Trump says he has no plans to replace Mike Pence on 2020 ticket

President Donald Trump has been asked a number of times if he is pleased with the performance and support he has received from Vice President Mike Pence as well as whether he intends to keep him in place during a potential second term in office, and the president has always been consistent in his response.

Despite repeatedly reaffirming his admiration and respect for the vice president, the question came up again on Sunday when the president spoke with reporters, and the president made it clear once more that Pence isn’t going anywhere.

“I’m very happy with Mike Pence”

During a lengthy question and answer session with reporters at a New Jersey airport before returning to the White House on Sunday, President Trump was asked, among other things, about whether he was pleased with the current composition of his Cabinet, whether any former administration officials might return to the fold in the future, and whether he had considered making a change in his running mate for 2020.

In response to an inquiry about a possible substitution on the ticket, Trump replied, “No, I’m very happy with Mike Pence.”
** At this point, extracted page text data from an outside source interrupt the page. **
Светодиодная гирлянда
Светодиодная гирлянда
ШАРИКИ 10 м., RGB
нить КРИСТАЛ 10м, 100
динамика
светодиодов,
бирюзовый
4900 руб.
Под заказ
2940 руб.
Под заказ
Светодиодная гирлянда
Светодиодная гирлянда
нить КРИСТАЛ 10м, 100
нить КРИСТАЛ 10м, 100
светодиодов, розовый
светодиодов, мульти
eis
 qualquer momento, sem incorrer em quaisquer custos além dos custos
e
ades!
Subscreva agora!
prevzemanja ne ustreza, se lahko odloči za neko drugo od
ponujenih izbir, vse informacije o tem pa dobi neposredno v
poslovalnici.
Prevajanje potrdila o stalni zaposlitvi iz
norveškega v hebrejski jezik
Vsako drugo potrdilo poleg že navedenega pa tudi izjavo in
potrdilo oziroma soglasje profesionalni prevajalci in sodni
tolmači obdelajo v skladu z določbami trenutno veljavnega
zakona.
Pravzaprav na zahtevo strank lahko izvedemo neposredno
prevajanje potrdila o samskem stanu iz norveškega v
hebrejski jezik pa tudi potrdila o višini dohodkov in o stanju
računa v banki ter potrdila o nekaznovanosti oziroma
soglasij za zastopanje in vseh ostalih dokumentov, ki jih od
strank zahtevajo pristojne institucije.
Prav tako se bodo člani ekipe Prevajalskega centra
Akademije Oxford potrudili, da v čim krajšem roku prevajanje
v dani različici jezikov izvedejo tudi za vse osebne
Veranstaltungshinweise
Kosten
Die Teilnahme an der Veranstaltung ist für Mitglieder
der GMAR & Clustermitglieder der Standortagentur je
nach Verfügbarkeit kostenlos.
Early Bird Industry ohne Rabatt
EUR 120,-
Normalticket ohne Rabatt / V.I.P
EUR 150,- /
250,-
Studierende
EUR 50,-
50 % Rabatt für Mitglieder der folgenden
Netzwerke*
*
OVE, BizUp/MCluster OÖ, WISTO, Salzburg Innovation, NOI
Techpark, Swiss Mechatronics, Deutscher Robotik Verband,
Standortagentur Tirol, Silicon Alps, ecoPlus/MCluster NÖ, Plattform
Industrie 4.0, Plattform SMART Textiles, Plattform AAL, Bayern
“I think Mike Pence has been an outstanding VP. I think that he’s been incredible in terms of the love that a lot of people — especially if you look at the Evangelicals and so many others — they really have a great respect for our Vice President. And so do I. And so do, I think, most people,” he continued.

“No, I wouldn’t — I wouldn’t be thinking about that. A lot of people — a lot of people, you know, amazingly, they bring different names up. And they brought a lot of different names up,” Trump added, though he declined to provide any of those alleged “names” that others have floated as potential vice presidential candidates.

Staying put

Nevertheless, he was asked about those names, and replied with a laugh: “And that’s — and that’s, by the way — at some point, I’ll let you know — but that’s, by the way, standard.

“You know, that’s standard. Everybody thought that President Obama was going to change Biden. They all thought that in the, you know, second term, he was going to change it. Everybody thought it. And he didn’t do that,” the president continued in reference to Obama’s 2012 re-election campaign.

“But, no, I’m very happy with Mike Pence,” Trump added, likely with the hope that this same question won’t continue to pop up, though it undoubtedly will continue to be asked in some form or fashion.

Pence as impeachment hedge

It is unclear exactly why the question about Pence remaining as vice president in a second Trump term continues to be posed by the media, save for the cynical probability that liberals hope to drive a wedge between the two in a bid to weaken the administration and cause dissension within the White House.

Pence and Trump truly are two very different types of people, and while some might presume their differences would lead to constant clashes, in reality, the pair have seemingly complemented each other’s strengths and weaknesses by appealing to different segments of the Republican base. Pence has repeatedly proven himself to be nothing but loyal when it comes to supporting the president’s agenda.

In truth, the far-left progressive wing of the Democrat Party is just as afraid of Pence, if not more so, than it is of Trump. As such, the VP serves as a sort of anti-impeachment insurance policy that President Trump seems unlikely to cancel.